> **TRAVAIL DEMANDÉ**
a) Recopiez sans rien changer tout le passage de l'entretien sur le retrait des canettes Coca-Cola allant de « Texte intégral » jusqu'à « telle décision ? ».
b) Résumez en deux phrases l'entretien sur le retrait des canettes Coca-Cola.

Texte intégral
LE PARISIEN : 16 JUIN 1999
Le Parisien
Le retrait total du marché français des produits Coca-Cola en canettes est une mesure exceptionnelle. Pourquoi une telle décision ?
Marylise Lebranchu
C’est effectivement une mesure de précaution énorme. Mais tant qu’on ne connaîtra pas l’origine exacte des intoxications, il vaut mieux que l’on procède à une suspension générale. Vous savez, les circuits commerciaux sont tellement croisés qu’on ne peut pas vérifier partout sur le territoire que des canettes destinées à la Belgique ne sont pas revenues en France. Il y a tellement de doutes partout qu’on ne veut prendre aucun risque. C’est pourquoi nous avons décidé cette parenthèse dans les ventes.
Le Parisien
Quels produits sont concernés ?

> **SECTION DES DONNÉES**
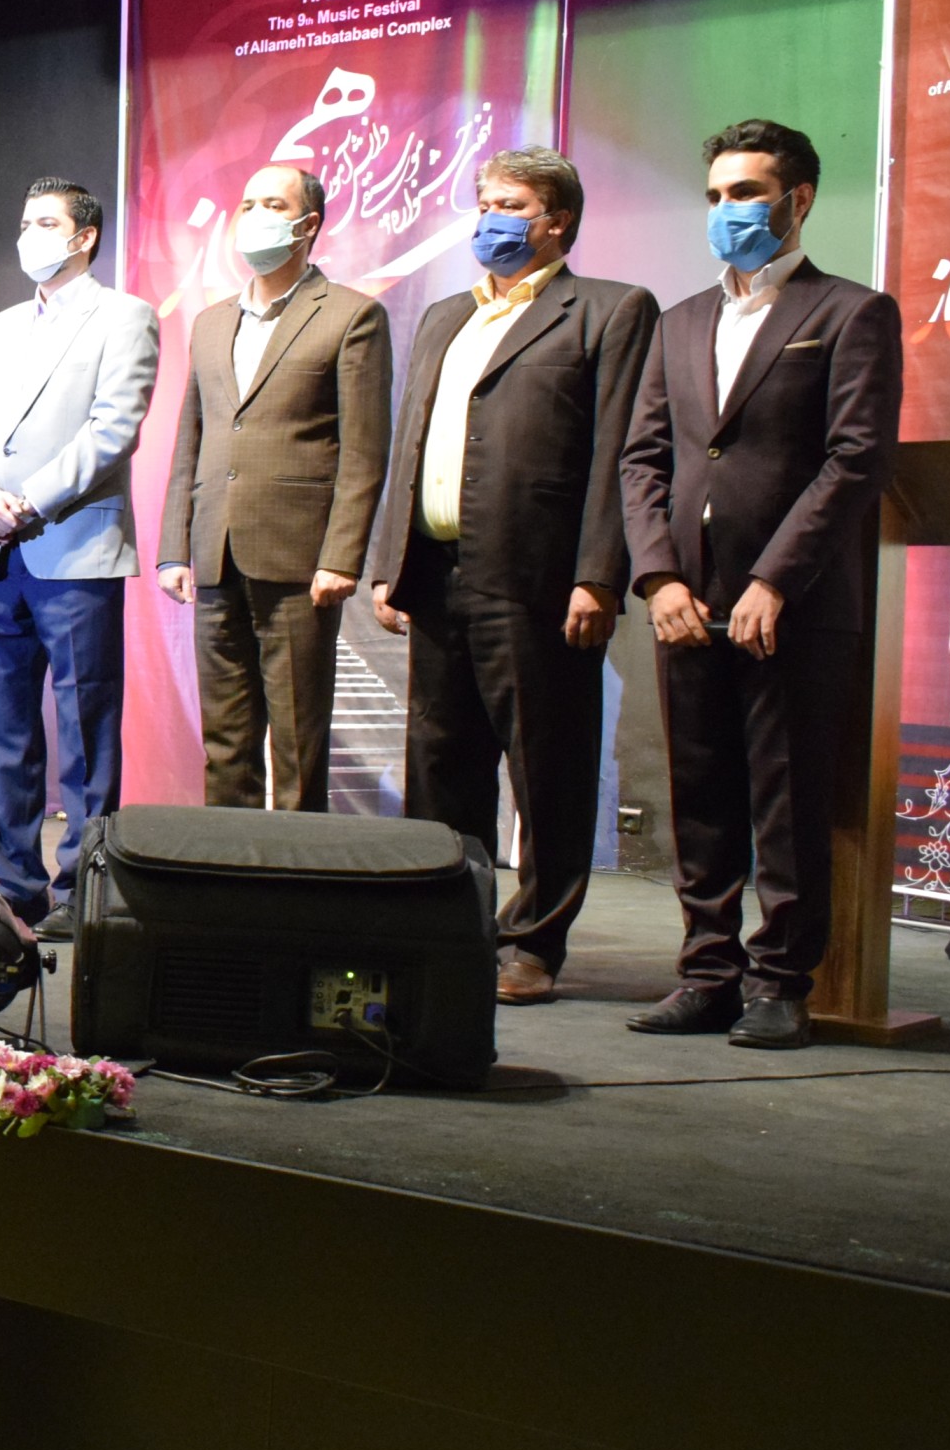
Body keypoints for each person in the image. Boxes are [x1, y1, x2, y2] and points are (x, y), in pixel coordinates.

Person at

> **RÉPONSES ATTENDUES**
a)
Texte intégral
LE PARISIEN : 16 JUIN 1999
Le Parisien
Le retrait total du marché français des produits Coca-Cola en canettes est une mesure exceptionnelle. Pourquoi une telle décision ?

b) Dans cet entretien paru dans Le Parisien le 16 juin 1999, Marylise Lebranchu qualifie de mesure de précaution énorme le retrait total des produits Coca-Cola en canettes du marché français. Selon Marylise Lebranchu, tant que l'origine exacte des intoxications reste inconnue, une suspension générale des ventes vaut mieux, car les circuits commerciaux sont si croisés qu'on ne peut pas vérifier partout que des canettes destinées à la Belgique ne sont pas revenues en France.